If service charges are wrong, overstated, poorly evidenced, or absorbing the cost of wider organisational failure, that is not just a resident issue. It is a public money issue. Councils have a duty to safeguard their budgets in the same way residents are expected to safeguard their homes. They are entitled to ask how figures are calculated, what invoices sit behind them, and whether the charges being paid on their behalf would withstand independent scrutiny.
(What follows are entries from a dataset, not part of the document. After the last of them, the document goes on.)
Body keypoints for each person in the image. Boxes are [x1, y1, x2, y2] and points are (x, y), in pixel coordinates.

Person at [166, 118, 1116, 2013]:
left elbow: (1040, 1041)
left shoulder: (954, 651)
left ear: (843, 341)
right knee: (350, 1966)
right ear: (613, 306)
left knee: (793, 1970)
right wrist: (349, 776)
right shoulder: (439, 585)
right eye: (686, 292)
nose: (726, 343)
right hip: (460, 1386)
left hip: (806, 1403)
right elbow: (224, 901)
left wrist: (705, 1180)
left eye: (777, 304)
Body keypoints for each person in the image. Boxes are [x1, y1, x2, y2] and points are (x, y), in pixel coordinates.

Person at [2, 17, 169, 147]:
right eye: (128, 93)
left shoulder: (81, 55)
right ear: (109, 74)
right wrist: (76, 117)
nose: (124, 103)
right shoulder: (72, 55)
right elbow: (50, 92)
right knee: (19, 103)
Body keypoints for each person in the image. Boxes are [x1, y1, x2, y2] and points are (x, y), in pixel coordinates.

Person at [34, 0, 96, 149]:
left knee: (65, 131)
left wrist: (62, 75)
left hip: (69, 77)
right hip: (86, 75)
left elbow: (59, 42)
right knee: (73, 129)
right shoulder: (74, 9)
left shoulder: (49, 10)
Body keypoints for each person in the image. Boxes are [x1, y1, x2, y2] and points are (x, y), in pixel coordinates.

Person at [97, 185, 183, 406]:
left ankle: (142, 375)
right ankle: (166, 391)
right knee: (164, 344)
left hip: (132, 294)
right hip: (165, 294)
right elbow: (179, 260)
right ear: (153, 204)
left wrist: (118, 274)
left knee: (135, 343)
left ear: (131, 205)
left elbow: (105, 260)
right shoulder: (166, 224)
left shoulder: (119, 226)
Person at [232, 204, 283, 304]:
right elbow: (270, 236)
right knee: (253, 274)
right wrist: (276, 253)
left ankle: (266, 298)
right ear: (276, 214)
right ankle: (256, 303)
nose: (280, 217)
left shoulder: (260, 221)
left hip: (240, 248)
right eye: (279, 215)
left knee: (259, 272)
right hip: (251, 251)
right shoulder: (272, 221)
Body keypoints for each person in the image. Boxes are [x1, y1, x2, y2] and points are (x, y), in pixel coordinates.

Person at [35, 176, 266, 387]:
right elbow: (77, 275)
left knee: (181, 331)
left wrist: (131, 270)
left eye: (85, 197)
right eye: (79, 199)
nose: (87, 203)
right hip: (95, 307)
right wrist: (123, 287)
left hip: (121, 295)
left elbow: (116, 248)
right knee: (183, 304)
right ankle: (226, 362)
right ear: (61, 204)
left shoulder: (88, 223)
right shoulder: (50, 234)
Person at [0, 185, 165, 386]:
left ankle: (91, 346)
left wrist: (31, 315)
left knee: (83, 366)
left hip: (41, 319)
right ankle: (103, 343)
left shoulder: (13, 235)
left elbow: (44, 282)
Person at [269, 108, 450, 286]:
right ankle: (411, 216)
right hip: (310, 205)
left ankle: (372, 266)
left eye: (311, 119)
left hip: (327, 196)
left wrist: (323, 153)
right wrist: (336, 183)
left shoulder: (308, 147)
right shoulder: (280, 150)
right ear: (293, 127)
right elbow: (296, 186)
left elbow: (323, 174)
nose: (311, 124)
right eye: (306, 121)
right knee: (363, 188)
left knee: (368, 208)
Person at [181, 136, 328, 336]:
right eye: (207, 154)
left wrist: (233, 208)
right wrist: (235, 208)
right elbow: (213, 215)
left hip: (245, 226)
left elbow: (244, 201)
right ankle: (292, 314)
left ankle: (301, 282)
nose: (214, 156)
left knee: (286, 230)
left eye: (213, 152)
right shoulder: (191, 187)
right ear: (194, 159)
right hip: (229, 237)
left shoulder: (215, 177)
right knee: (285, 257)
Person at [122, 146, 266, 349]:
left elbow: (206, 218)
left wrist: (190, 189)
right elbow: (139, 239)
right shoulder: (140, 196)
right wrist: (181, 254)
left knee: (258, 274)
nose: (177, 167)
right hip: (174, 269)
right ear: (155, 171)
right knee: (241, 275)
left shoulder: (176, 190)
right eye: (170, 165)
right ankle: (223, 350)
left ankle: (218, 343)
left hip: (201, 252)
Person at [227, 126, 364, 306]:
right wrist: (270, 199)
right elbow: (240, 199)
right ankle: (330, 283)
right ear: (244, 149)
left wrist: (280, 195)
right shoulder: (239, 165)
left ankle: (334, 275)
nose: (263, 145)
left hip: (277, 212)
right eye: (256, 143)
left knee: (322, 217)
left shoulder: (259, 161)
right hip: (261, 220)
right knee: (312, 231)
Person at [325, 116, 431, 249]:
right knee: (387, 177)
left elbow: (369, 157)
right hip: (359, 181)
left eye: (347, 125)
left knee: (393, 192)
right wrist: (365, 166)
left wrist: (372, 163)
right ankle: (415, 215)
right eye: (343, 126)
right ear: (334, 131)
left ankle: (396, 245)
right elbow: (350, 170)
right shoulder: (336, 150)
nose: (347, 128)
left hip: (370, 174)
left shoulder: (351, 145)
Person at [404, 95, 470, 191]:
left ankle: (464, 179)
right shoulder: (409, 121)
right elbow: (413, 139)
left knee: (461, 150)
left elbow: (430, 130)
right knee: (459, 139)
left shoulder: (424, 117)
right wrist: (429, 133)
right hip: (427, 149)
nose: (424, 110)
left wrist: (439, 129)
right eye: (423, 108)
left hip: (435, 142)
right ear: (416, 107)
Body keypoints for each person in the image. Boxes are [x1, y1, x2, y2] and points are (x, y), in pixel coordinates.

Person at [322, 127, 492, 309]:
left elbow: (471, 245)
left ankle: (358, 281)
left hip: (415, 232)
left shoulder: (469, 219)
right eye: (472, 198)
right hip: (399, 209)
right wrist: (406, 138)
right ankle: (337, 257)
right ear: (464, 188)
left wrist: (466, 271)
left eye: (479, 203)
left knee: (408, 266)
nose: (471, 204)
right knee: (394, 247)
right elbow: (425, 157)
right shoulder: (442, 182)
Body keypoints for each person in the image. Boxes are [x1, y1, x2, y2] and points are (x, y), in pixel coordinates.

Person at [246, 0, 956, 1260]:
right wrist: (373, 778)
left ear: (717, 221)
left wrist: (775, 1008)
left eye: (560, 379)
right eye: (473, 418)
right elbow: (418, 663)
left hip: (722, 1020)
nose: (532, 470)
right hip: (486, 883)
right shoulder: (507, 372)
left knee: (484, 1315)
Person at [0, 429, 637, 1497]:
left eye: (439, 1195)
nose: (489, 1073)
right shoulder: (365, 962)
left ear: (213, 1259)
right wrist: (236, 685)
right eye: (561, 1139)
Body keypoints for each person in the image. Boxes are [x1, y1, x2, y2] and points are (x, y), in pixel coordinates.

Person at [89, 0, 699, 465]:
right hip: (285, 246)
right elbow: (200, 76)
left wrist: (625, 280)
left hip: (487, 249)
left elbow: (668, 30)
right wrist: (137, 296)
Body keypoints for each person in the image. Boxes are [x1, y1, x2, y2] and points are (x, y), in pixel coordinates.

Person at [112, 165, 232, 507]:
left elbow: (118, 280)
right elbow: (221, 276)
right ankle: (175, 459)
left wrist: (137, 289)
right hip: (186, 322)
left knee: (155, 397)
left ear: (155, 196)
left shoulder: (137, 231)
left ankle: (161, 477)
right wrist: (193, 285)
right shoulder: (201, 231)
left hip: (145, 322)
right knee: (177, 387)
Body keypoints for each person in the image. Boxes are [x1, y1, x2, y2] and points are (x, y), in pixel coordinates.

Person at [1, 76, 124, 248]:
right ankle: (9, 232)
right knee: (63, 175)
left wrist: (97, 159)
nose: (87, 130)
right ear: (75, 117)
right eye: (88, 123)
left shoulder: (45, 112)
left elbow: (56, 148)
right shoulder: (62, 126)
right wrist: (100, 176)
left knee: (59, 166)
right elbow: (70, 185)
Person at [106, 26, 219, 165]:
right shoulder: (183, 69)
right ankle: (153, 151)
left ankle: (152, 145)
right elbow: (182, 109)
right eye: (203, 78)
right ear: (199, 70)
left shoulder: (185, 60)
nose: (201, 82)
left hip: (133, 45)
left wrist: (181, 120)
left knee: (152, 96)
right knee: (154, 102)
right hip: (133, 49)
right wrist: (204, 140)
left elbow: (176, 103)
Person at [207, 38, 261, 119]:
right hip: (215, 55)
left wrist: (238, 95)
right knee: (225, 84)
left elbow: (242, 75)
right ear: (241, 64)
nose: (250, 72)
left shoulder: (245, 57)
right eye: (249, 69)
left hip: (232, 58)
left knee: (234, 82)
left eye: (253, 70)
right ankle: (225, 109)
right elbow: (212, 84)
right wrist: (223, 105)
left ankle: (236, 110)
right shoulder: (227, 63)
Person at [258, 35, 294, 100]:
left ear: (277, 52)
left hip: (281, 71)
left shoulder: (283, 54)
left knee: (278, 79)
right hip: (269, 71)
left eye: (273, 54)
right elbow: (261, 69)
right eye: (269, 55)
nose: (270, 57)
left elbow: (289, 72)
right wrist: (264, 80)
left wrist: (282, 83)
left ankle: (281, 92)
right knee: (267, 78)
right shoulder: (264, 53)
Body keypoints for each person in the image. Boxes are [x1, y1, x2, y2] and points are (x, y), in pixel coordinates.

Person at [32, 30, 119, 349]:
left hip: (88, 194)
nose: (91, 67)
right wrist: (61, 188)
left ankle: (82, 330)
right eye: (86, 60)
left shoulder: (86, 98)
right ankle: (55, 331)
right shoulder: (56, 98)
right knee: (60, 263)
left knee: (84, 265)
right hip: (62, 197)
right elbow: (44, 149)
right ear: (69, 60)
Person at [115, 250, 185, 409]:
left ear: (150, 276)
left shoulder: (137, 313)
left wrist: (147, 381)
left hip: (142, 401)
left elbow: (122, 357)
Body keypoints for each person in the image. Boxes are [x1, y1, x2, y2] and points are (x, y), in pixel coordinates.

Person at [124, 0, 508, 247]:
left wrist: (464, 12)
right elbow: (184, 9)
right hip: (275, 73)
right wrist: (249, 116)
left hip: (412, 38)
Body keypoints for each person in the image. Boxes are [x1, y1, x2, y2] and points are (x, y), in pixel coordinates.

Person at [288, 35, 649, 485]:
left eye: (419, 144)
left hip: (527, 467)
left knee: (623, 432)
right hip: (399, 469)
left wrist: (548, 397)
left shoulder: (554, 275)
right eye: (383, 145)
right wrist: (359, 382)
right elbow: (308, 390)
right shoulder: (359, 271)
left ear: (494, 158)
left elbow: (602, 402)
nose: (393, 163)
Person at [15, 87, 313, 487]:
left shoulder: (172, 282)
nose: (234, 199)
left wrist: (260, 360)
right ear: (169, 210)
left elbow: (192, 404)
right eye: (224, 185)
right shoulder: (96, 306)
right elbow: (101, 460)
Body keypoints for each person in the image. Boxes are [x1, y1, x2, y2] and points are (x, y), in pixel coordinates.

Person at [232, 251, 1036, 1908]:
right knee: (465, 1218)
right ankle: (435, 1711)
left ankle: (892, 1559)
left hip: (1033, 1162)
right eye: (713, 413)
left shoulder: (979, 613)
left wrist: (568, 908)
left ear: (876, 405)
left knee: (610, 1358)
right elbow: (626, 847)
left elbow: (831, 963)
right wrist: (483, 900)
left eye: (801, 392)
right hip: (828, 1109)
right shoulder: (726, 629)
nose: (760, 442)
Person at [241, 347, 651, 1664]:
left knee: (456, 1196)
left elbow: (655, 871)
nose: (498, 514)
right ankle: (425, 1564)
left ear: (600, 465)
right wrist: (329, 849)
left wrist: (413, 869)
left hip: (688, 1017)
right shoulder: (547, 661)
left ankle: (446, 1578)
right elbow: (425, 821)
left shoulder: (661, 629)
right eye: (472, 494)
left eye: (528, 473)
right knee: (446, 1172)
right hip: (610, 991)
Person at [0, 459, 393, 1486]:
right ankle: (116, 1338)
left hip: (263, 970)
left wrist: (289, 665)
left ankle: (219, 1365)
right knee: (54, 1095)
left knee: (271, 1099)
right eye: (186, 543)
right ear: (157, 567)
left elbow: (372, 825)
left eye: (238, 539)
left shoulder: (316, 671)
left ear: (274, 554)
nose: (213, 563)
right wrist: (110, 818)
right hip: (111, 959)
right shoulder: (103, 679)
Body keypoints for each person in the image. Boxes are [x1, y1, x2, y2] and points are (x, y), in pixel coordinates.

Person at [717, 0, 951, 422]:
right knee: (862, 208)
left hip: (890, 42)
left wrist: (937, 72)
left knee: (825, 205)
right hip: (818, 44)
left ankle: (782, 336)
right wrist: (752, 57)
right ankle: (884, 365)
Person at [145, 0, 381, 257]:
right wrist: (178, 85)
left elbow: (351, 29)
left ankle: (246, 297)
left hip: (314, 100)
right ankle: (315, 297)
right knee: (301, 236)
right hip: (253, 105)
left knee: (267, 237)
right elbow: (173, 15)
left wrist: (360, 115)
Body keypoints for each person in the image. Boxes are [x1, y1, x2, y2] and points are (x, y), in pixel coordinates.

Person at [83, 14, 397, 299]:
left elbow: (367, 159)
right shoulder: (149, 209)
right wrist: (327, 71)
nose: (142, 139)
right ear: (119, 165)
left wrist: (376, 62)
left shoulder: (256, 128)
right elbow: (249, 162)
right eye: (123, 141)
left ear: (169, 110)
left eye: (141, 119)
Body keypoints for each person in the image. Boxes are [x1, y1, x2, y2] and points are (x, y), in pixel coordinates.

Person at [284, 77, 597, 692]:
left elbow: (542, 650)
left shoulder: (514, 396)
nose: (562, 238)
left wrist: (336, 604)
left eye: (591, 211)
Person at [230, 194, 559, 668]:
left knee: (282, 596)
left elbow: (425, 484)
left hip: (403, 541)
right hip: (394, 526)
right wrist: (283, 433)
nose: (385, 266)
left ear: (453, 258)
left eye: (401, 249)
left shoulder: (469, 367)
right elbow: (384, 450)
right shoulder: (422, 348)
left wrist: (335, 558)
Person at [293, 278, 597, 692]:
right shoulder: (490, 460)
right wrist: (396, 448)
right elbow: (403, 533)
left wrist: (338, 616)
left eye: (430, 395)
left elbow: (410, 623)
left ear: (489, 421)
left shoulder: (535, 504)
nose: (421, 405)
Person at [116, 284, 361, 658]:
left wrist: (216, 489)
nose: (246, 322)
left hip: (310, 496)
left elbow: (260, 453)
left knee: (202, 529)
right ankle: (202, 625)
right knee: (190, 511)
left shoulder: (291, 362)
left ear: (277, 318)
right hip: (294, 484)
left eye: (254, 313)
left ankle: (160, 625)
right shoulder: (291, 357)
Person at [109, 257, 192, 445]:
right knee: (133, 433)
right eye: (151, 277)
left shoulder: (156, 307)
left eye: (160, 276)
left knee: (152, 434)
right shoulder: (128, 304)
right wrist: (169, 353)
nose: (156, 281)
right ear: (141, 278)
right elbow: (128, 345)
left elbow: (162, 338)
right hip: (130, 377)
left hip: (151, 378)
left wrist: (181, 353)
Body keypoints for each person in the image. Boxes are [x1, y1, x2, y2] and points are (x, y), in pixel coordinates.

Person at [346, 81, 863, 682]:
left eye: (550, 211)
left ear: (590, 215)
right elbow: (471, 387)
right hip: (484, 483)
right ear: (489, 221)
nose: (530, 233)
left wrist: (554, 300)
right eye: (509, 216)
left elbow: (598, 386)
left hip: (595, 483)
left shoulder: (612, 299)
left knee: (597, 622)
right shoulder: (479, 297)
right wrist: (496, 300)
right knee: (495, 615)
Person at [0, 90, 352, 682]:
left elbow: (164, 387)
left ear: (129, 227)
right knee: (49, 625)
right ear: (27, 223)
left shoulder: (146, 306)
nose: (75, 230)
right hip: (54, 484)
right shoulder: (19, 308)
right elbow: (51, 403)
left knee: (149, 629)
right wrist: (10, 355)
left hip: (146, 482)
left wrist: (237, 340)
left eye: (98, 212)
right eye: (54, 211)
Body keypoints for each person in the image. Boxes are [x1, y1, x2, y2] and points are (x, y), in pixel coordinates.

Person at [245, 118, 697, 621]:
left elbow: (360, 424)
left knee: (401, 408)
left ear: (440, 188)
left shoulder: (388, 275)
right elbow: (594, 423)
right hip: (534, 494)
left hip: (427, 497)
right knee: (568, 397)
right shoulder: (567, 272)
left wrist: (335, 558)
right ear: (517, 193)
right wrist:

This is why I am writing to councils Not to shift responsibility away from housing associations, but to recognise that councils are better placed to carry out this work properly and at scale. A council-led review can protect residents who are least able to push back, reduce unnecessary conflict, and potentially deliver significant savings to stretched local authority budgets. Residents should not be forced to choose between asserting their legal rights and fearing the loss of their home. Councils can intervene earlier, more effectively, and on behalf of everyone.
What has been set out here is not a single dispute, a single block, or a single bad year. It is a pattern. Service charges rise sharply. Errors are identified only after sustained pressure. Statutory requests go unanswered. Residents are left to carry the burden of challenge, while enforcement action continues regardless.
At the same time, councils are paying millions of pounds in public money to the same landlord, often without visibility of how those charges are constructed or whether they would withstand proper scrutiny. In an era of shrinking local authority budgets and growing financial pressure, that should concern everyone.
This blog is not a call for residents to stop paying what they legitimately owe. It is a call for transparency, accountability, and proportionality. It is a call for councils to use the powers they already have to protect both their residents and their budgets. And it is a reminder that the human cost of getting this wrong is borne by people who can least afford it.